No that was the total cost. This year its 45 euros if you buy from acm

http://www.formula1monaco.com/page-tarifs-gp.aspx

Theres an acrobat booklet thing if you page through the main f1 pages the historique is behind. K1-k5 is one of the better spots to see it from.

Goodwood festival at £236 is just ridiculous


----------



## Stanner (Aug 17, 2006)

I can't see any price near that for one day, let alone the whole weekend.

Unnumbered standing places at Av JF Kennedy are €40 just for Thursday.

But I can't see "tabac" listed anywhere.


----------



## metblue (Oct 9, 2006)

*goodwood*

did look at their web site to check out the costs and was horrified to discover that Thursday to Sunday camping plus two days tickets for two adults was almost £600 !!!!
Then I would be approx. another £150 for fuel !!
For that kind of money we have booked DFDS ferry to Calais and 2 weeks onsite near Caen !!
Just have to wait and watch the highlights when it comes on the tv.
Why oh why do we have to accept this Rip Off !!!


----------



## jonegood (Nov 5, 2007)

Stanner said:


> I can't see any price near that for one day, let alone the whole weekend.
> 
> Unnumbered standing places at Av JF Kennedy are €40 just for Thursday.
> 
> But I can't see "tabac" listed anywhere.

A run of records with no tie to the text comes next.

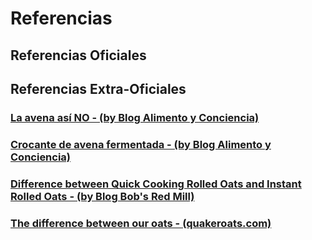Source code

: * Referencias
:PROPERTIES:
:heading: 1
:END:
** Referencias Oficiales
:PROPERTIES:
:heading: 2
:END:
** Referencias Extra-Oficiales
:PROPERTIES:
:heading: 2
:END:
*** [[https://alimentoyconciencia.com/la-avena-asi-no/][La avena así NO - (by Blog Alimento y Conciencia)]]
*** [[https://alimentoyconciencia.com/crocante-de-avena-fermentada/][Crocante de avena fermentada - (by Blog Alimento y Conciencia)]]
*** [[https://www.bobsredmill.com/blog/healthy-living/difference-between-quick-cooking-rolled-oats-and-instant-rolled-oats/][Difference between Quick Cooking Rolled Oats and Instant Rolled Oats - (by Blog Bob's Red Mill)]]
*** [[https://www.quakeroats.com/oats-do-more/why-oats/the-difference-between-our-oats][The difference between our oats - (quakeroats.com)]]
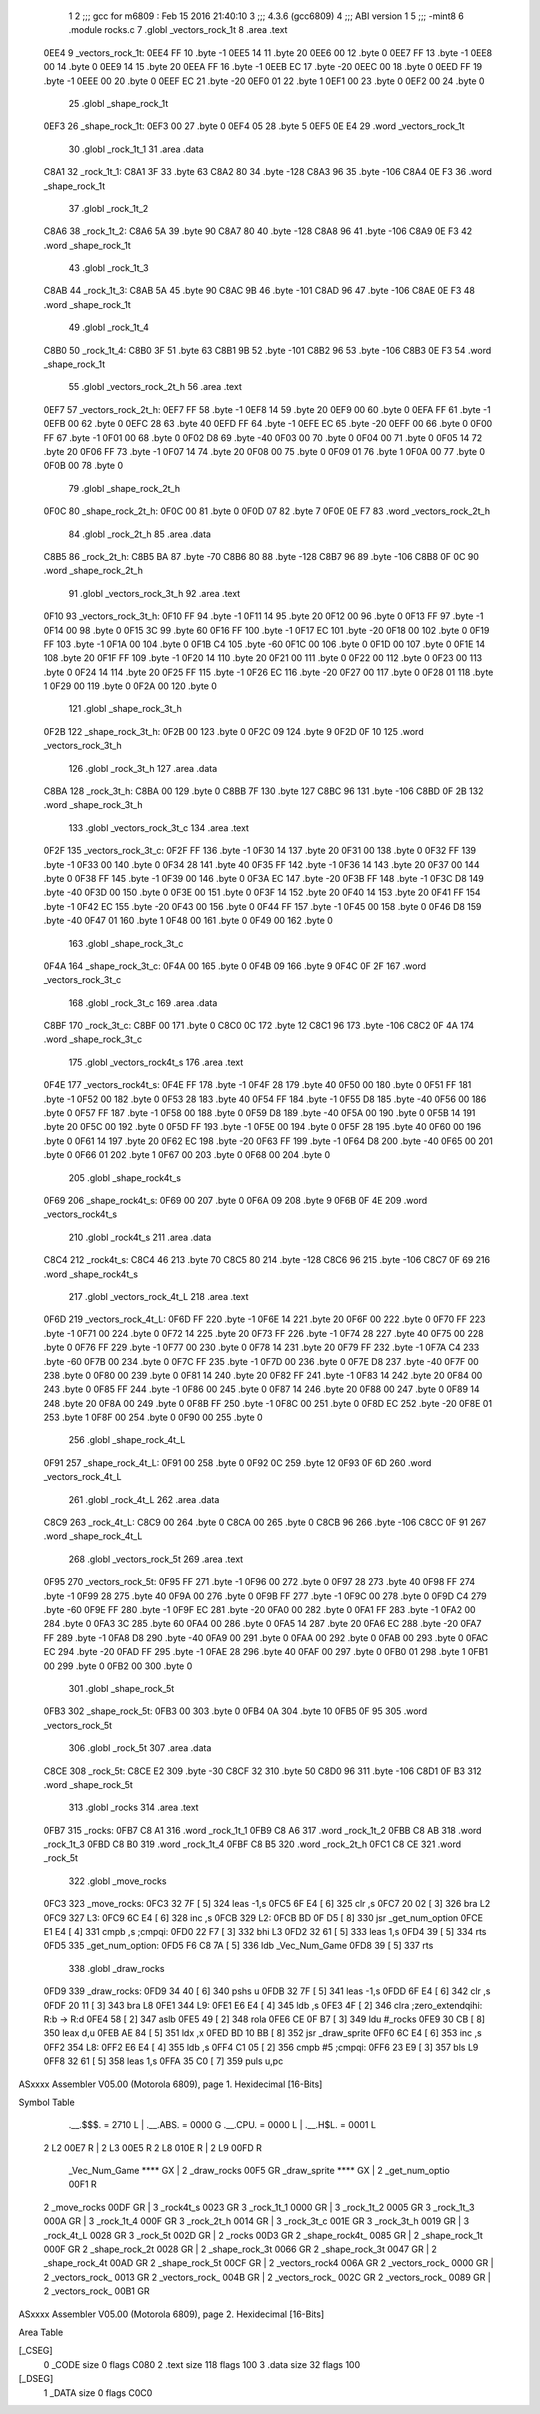                               1 
                              2 ;;; gcc for m6809 : Feb 15 2016 21:40:10
                              3 ;;; 4.3.6 (gcc6809)
                              4 ;;; ABI version 1
                              5 ;;; -mint8
                              6 	.module	rocks.c
                              7 	.globl _vectors_rock_1t
                              8 	.area .text
   0EE4                       9 _vectors_rock_1t:
   0EE4 FF                   10 	.byte	-1
   0EE5 14                   11 	.byte	20
   0EE6 00                   12 	.byte	0
   0EE7 FF                   13 	.byte	-1
   0EE8 00                   14 	.byte	0
   0EE9 14                   15 	.byte	20
   0EEA FF                   16 	.byte	-1
   0EEB EC                   17 	.byte	-20
   0EEC 00                   18 	.byte	0
   0EED FF                   19 	.byte	-1
   0EEE 00                   20 	.byte	0
   0EEF EC                   21 	.byte	-20
   0EF0 01                   22 	.byte	1
   0EF1 00                   23 	.byte	0
   0EF2 00                   24 	.byte	0
                             25 	.globl _shape_rock_1t
   0EF3                      26 _shape_rock_1t:
   0EF3 00                   27 	.byte	0
   0EF4 05                   28 	.byte	5
   0EF5 0E E4                29 	.word	_vectors_rock_1t
                             30 	.globl _rock_1t_1
                             31 	.area .data
   C8A1                      32 _rock_1t_1:
   C8A1 3F                   33 	.byte	63
   C8A2 80                   34 	.byte	-128
   C8A3 96                   35 	.byte	-106
   C8A4 0E F3                36 	.word	_shape_rock_1t
                             37 	.globl _rock_1t_2
   C8A6                      38 _rock_1t_2:
   C8A6 5A                   39 	.byte	90
   C8A7 80                   40 	.byte	-128
   C8A8 96                   41 	.byte	-106
   C8A9 0E F3                42 	.word	_shape_rock_1t
                             43 	.globl _rock_1t_3
   C8AB                      44 _rock_1t_3:
   C8AB 5A                   45 	.byte	90
   C8AC 9B                   46 	.byte	-101
   C8AD 96                   47 	.byte	-106
   C8AE 0E F3                48 	.word	_shape_rock_1t
                             49 	.globl _rock_1t_4
   C8B0                      50 _rock_1t_4:
   C8B0 3F                   51 	.byte	63
   C8B1 9B                   52 	.byte	-101
   C8B2 96                   53 	.byte	-106
   C8B3 0E F3                54 	.word	_shape_rock_1t
                             55 	.globl _vectors_rock_2t_h
                             56 	.area .text
   0EF7                      57 _vectors_rock_2t_h:
   0EF7 FF                   58 	.byte	-1
   0EF8 14                   59 	.byte	20
   0EF9 00                   60 	.byte	0
   0EFA FF                   61 	.byte	-1
   0EFB 00                   62 	.byte	0
   0EFC 28                   63 	.byte	40
   0EFD FF                   64 	.byte	-1
   0EFE EC                   65 	.byte	-20
   0EFF 00                   66 	.byte	0
   0F00 FF                   67 	.byte	-1
   0F01 00                   68 	.byte	0
   0F02 D8                   69 	.byte	-40
   0F03 00                   70 	.byte	0
   0F04 00                   71 	.byte	0
   0F05 14                   72 	.byte	20
   0F06 FF                   73 	.byte	-1
   0F07 14                   74 	.byte	20
   0F08 00                   75 	.byte	0
   0F09 01                   76 	.byte	1
   0F0A 00                   77 	.byte	0
   0F0B 00                   78 	.byte	0
                             79 	.globl _shape_rock_2t_h
   0F0C                      80 _shape_rock_2t_h:
   0F0C 00                   81 	.byte	0
   0F0D 07                   82 	.byte	7
   0F0E 0E F7                83 	.word	_vectors_rock_2t_h
                             84 	.globl _rock_2t_h
                             85 	.area .data
   C8B5                      86 _rock_2t_h:
   C8B5 BA                   87 	.byte	-70
   C8B6 80                   88 	.byte	-128
   C8B7 96                   89 	.byte	-106
   C8B8 0F 0C                90 	.word	_shape_rock_2t_h
                             91 	.globl _vectors_rock_3t_h
                             92 	.area .text
   0F10                      93 _vectors_rock_3t_h:
   0F10 FF                   94 	.byte	-1
   0F11 14                   95 	.byte	20
   0F12 00                   96 	.byte	0
   0F13 FF                   97 	.byte	-1
   0F14 00                   98 	.byte	0
   0F15 3C                   99 	.byte	60
   0F16 FF                  100 	.byte	-1
   0F17 EC                  101 	.byte	-20
   0F18 00                  102 	.byte	0
   0F19 FF                  103 	.byte	-1
   0F1A 00                  104 	.byte	0
   0F1B C4                  105 	.byte	-60
   0F1C 00                  106 	.byte	0
   0F1D 00                  107 	.byte	0
   0F1E 14                  108 	.byte	20
   0F1F FF                  109 	.byte	-1
   0F20 14                  110 	.byte	20
   0F21 00                  111 	.byte	0
   0F22 00                  112 	.byte	0
   0F23 00                  113 	.byte	0
   0F24 14                  114 	.byte	20
   0F25 FF                  115 	.byte	-1
   0F26 EC                  116 	.byte	-20
   0F27 00                  117 	.byte	0
   0F28 01                  118 	.byte	1
   0F29 00                  119 	.byte	0
   0F2A 00                  120 	.byte	0
                            121 	.globl _shape_rock_3t_h
   0F2B                     122 _shape_rock_3t_h:
   0F2B 00                  123 	.byte	0
   0F2C 09                  124 	.byte	9
   0F2D 0F 10               125 	.word	_vectors_rock_3t_h
                            126 	.globl _rock_3t_h
                            127 	.area .data
   C8BA                     128 _rock_3t_h:
   C8BA 00                  129 	.byte	0
   C8BB 7F                  130 	.byte	127
   C8BC 96                  131 	.byte	-106
   C8BD 0F 2B               132 	.word	_shape_rock_3t_h
                            133 	.globl _vectors_rock_3t_c
                            134 	.area .text
   0F2F                     135 _vectors_rock_3t_c:
   0F2F FF                  136 	.byte	-1
   0F30 14                  137 	.byte	20
   0F31 00                  138 	.byte	0
   0F32 FF                  139 	.byte	-1
   0F33 00                  140 	.byte	0
   0F34 28                  141 	.byte	40
   0F35 FF                  142 	.byte	-1
   0F36 14                  143 	.byte	20
   0F37 00                  144 	.byte	0
   0F38 FF                  145 	.byte	-1
   0F39 00                  146 	.byte	0
   0F3A EC                  147 	.byte	-20
   0F3B FF                  148 	.byte	-1
   0F3C D8                  149 	.byte	-40
   0F3D 00                  150 	.byte	0
   0F3E 00                  151 	.byte	0
   0F3F 14                  152 	.byte	20
   0F40 14                  153 	.byte	20
   0F41 FF                  154 	.byte	-1
   0F42 EC                  155 	.byte	-20
   0F43 00                  156 	.byte	0
   0F44 FF                  157 	.byte	-1
   0F45 00                  158 	.byte	0
   0F46 D8                  159 	.byte	-40
   0F47 01                  160 	.byte	1
   0F48 00                  161 	.byte	0
   0F49 00                  162 	.byte	0
                            163 	.globl _shape_rock_3t_c
   0F4A                     164 _shape_rock_3t_c:
   0F4A 00                  165 	.byte	0
   0F4B 09                  166 	.byte	9
   0F4C 0F 2F               167 	.word	_vectors_rock_3t_c
                            168 	.globl _rock_3t_c
                            169 	.area .data
   C8BF                     170 _rock_3t_c:
   C8BF 00                  171 	.byte	0
   C8C0 0C                  172 	.byte	12
   C8C1 96                  173 	.byte	-106
   C8C2 0F 4A               174 	.word	_shape_rock_3t_c
                            175 	.globl _vectors_rock4t_s
                            176 	.area .text
   0F4E                     177 _vectors_rock4t_s:
   0F4E FF                  178 	.byte	-1
   0F4F 28                  179 	.byte	40
   0F50 00                  180 	.byte	0
   0F51 FF                  181 	.byte	-1
   0F52 00                  182 	.byte	0
   0F53 28                  183 	.byte	40
   0F54 FF                  184 	.byte	-1
   0F55 D8                  185 	.byte	-40
   0F56 00                  186 	.byte	0
   0F57 FF                  187 	.byte	-1
   0F58 00                  188 	.byte	0
   0F59 D8                  189 	.byte	-40
   0F5A 00                  190 	.byte	0
   0F5B 14                  191 	.byte	20
   0F5C 00                  192 	.byte	0
   0F5D FF                  193 	.byte	-1
   0F5E 00                  194 	.byte	0
   0F5F 28                  195 	.byte	40
   0F60 00                  196 	.byte	0
   0F61 14                  197 	.byte	20
   0F62 EC                  198 	.byte	-20
   0F63 FF                  199 	.byte	-1
   0F64 D8                  200 	.byte	-40
   0F65 00                  201 	.byte	0
   0F66 01                  202 	.byte	1
   0F67 00                  203 	.byte	0
   0F68 00                  204 	.byte	0
                            205 	.globl _shape_rock4t_s
   0F69                     206 _shape_rock4t_s:
   0F69 00                  207 	.byte	0
   0F6A 09                  208 	.byte	9
   0F6B 0F 4E               209 	.word	_vectors_rock4t_s
                            210 	.globl _rock4t_s
                            211 	.area .data
   C8C4                     212 _rock4t_s:
   C8C4 46                  213 	.byte	70
   C8C5 80                  214 	.byte	-128
   C8C6 96                  215 	.byte	-106
   C8C7 0F 69               216 	.word	_shape_rock4t_s
                            217 	.globl _vectors_rock_4t_L
                            218 	.area .text
   0F6D                     219 _vectors_rock_4t_L:
   0F6D FF                  220 	.byte	-1
   0F6E 14                  221 	.byte	20
   0F6F 00                  222 	.byte	0
   0F70 FF                  223 	.byte	-1
   0F71 00                  224 	.byte	0
   0F72 14                  225 	.byte	20
   0F73 FF                  226 	.byte	-1
   0F74 28                  227 	.byte	40
   0F75 00                  228 	.byte	0
   0F76 FF                  229 	.byte	-1
   0F77 00                  230 	.byte	0
   0F78 14                  231 	.byte	20
   0F79 FF                  232 	.byte	-1
   0F7A C4                  233 	.byte	-60
   0F7B 00                  234 	.byte	0
   0F7C FF                  235 	.byte	-1
   0F7D 00                  236 	.byte	0
   0F7E D8                  237 	.byte	-40
   0F7F 00                  238 	.byte	0
   0F80 00                  239 	.byte	0
   0F81 14                  240 	.byte	20
   0F82 FF                  241 	.byte	-1
   0F83 14                  242 	.byte	20
   0F84 00                  243 	.byte	0
   0F85 FF                  244 	.byte	-1
   0F86 00                  245 	.byte	0
   0F87 14                  246 	.byte	20
   0F88 00                  247 	.byte	0
   0F89 14                  248 	.byte	20
   0F8A 00                  249 	.byte	0
   0F8B FF                  250 	.byte	-1
   0F8C 00                  251 	.byte	0
   0F8D EC                  252 	.byte	-20
   0F8E 01                  253 	.byte	1
   0F8F 00                  254 	.byte	0
   0F90 00                  255 	.byte	0
                            256 	.globl _shape_rock_4t_L
   0F91                     257 _shape_rock_4t_L:
   0F91 00                  258 	.byte	0
   0F92 0C                  259 	.byte	12
   0F93 0F 6D               260 	.word	_vectors_rock_4t_L
                            261 	.globl _rock_4t_L
                            262 	.area .data
   C8C9                     263 _rock_4t_L:
   C8C9 00                  264 	.byte	0
   C8CA 00                  265 	.byte	0
   C8CB 96                  266 	.byte	-106
   C8CC 0F 91               267 	.word	_shape_rock_4t_L
                            268 	.globl _vectors_rock_5t
                            269 	.area .text
   0F95                     270 _vectors_rock_5t:
   0F95 FF                  271 	.byte	-1
   0F96 00                  272 	.byte	0
   0F97 28                  273 	.byte	40
   0F98 FF                  274 	.byte	-1
   0F99 28                  275 	.byte	40
   0F9A 00                  276 	.byte	0
   0F9B FF                  277 	.byte	-1
   0F9C 00                  278 	.byte	0
   0F9D C4                  279 	.byte	-60
   0F9E FF                  280 	.byte	-1
   0F9F EC                  281 	.byte	-20
   0FA0 00                  282 	.byte	0
   0FA1 FF                  283 	.byte	-1
   0FA2 00                  284 	.byte	0
   0FA3 3C                  285 	.byte	60
   0FA4 00                  286 	.byte	0
   0FA5 14                  287 	.byte	20
   0FA6 EC                  288 	.byte	-20
   0FA7 FF                  289 	.byte	-1
   0FA8 D8                  290 	.byte	-40
   0FA9 00                  291 	.byte	0
   0FAA 00                  292 	.byte	0
   0FAB 00                  293 	.byte	0
   0FAC EC                  294 	.byte	-20
   0FAD FF                  295 	.byte	-1
   0FAE 28                  296 	.byte	40
   0FAF 00                  297 	.byte	0
   0FB0 01                  298 	.byte	1
   0FB1 00                  299 	.byte	0
   0FB2 00                  300 	.byte	0
                            301 	.globl _shape_rock_5t
   0FB3                     302 _shape_rock_5t:
   0FB3 00                  303 	.byte	0
   0FB4 0A                  304 	.byte	10
   0FB5 0F 95               305 	.word	_vectors_rock_5t
                            306 	.globl _rock_5t
                            307 	.area .data
   C8CE                     308 _rock_5t:
   C8CE E2                  309 	.byte	-30
   C8CF 32                  310 	.byte	50
   C8D0 96                  311 	.byte	-106
   C8D1 0F B3               312 	.word	_shape_rock_5t
                            313 	.globl _rocks
                            314 	.area .text
   0FB7                     315 _rocks:
   0FB7 C8 A1               316 	.word	_rock_1t_1
   0FB9 C8 A6               317 	.word	_rock_1t_2
   0FBB C8 AB               318 	.word	_rock_1t_3
   0FBD C8 B0               319 	.word	_rock_1t_4
   0FBF C8 B5               320 	.word	_rock_2t_h
   0FC1 C8 CE               321 	.word	_rock_5t
                            322 	.globl _move_rocks
   0FC3                     323 _move_rocks:
   0FC3 32 7F         [ 5]  324 	leas	-1,s
   0FC5 6F E4         [ 6]  325 	clr	,s
   0FC7 20 02         [ 3]  326 	bra	L2
   0FC9                     327 L3:
   0FC9 6C E4         [ 6]  328 	inc	,s
   0FCB                     329 L2:
   0FCB BD 0F D5      [ 8]  330 	jsr	_get_num_option
   0FCE E1 E4         [ 4]  331 	cmpb	,s	;cmpqi:
   0FD0 22 F7         [ 3]  332 	bhi	L3
   0FD2 32 61         [ 5]  333 	leas	1,s
   0FD4 39            [ 5]  334 	rts
   0FD5                     335 _get_num_option:
   0FD5 F6 C8 7A      [ 5]  336 	ldb	_Vec_Num_Game
   0FD8 39            [ 5]  337 	rts
                            338 	.globl _draw_rocks
   0FD9                     339 _draw_rocks:
   0FD9 34 40         [ 6]  340 	pshs	u
   0FDB 32 7F         [ 5]  341 	leas	-1,s
   0FDD 6F E4         [ 6]  342 	clr	,s
   0FDF 20 11         [ 3]  343 	bra	L8
   0FE1                     344 L9:
   0FE1 E6 E4         [ 4]  345 	ldb	,s
   0FE3 4F            [ 2]  346 	clra		;zero_extendqihi: R:b -> R:d
   0FE4 58            [ 2]  347 	aslb
   0FE5 49            [ 2]  348 	rola
   0FE6 CE 0F B7      [ 3]  349 	ldu	#_rocks
   0FE9 30 CB         [ 8]  350 	leax	d,u
   0FEB AE 84         [ 5]  351 	ldx	,x
   0FED BD 10 BB      [ 8]  352 	jsr	_draw_sprite
   0FF0 6C E4         [ 6]  353 	inc	,s
   0FF2                     354 L8:
   0FF2 E6 E4         [ 4]  355 	ldb	,s
   0FF4 C1 05         [ 2]  356 	cmpb	#5	;cmpqi:
   0FF6 23 E9         [ 3]  357 	bls	L9
   0FF8 32 61         [ 5]  358 	leas	1,s
   0FFA 35 C0         [ 7]  359 	puls	u,pc
ASxxxx Assembler V05.00  (Motorola 6809), page 1.
Hexidecimal [16-Bits]

Symbol Table

    .__.$$$.       =   2710 L   |     .__.ABS.       =   0000 G
    .__.CPU.       =   0000 L   |     .__.H$L.       =   0001 L
  2 L2                 00E7 R   |   2 L3                 00E5 R
  2 L8                 010E R   |   2 L9                 00FD R
    _Vec_Num_Game      **** GX  |   2 _draw_rocks        00F5 GR
    _draw_sprite       **** GX  |   2 _get_num_optio     00F1 R
  2 _move_rocks        00DF GR  |   3 _rock4t_s          0023 GR
  3 _rock_1t_1         0000 GR  |   3 _rock_1t_2         0005 GR
  3 _rock_1t_3         000A GR  |   3 _rock_1t_4         000F GR
  3 _rock_2t_h         0014 GR  |   3 _rock_3t_c         001E GR
  3 _rock_3t_h         0019 GR  |   3 _rock_4t_L         0028 GR
  3 _rock_5t           002D GR  |   2 _rocks             00D3 GR
  2 _shape_rock4t_     0085 GR  |   2 _shape_rock_1t     000F GR
  2 _shape_rock_2t     0028 GR  |   2 _shape_rock_3t     0066 GR
  2 _shape_rock_3t     0047 GR  |   2 _shape_rock_4t     00AD GR
  2 _shape_rock_5t     00CF GR  |   2 _vectors_rock4     006A GR
  2 _vectors_rock_     0000 GR  |   2 _vectors_rock_     0013 GR
  2 _vectors_rock_     004B GR  |   2 _vectors_rock_     002C GR
  2 _vectors_rock_     0089 GR  |   2 _vectors_rock_     00B1 GR

ASxxxx Assembler V05.00  (Motorola 6809), page 2.
Hexidecimal [16-Bits]

Area Table

[_CSEG]
   0 _CODE            size    0   flags C080
   2 .text            size  118   flags  100
   3 .data            size   32   flags  100
[_DSEG]
   1 _DATA            size    0   flags C0C0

You need to click on the image of a leaflet and use the arrows to get to page 13. tabac is 'K tribune'


----------



## jonegood (Nov 5, 2007)

If you fancy not going as far- you can book a weekend ticket for the Le Mans Classic for 53 euros/weekend.

I havent beento this one so dont know the camping arrangements but would venture a guess that you could probably do the whole weekend including getting there for less than Goodwood.

And we re told that eurozone is expensive :lol: :lol:

Jon

fyi its on 4th-6th July 
http://ticket.lemans.org/enceinte-g...juillet-2014-css5-lemans-pg101-ri2088388.html


----------



## Stanner (Aug 17, 2006)

jonegood said:


> Stanner said:
> 
> 
> > I can't see any price near that for one day, let alone the whole weekend.
> ...


Ahh just realised the difference in dates between the GP and the Historic GP I had thought they were both on the same weekend.


----------



## jonegood (Nov 5, 2007)

Stanner said:


> jonegood said:
> 
> 
> > Stanner said:
> ...


Thank goodness for that - I thought Id started on senior moments already!!


----------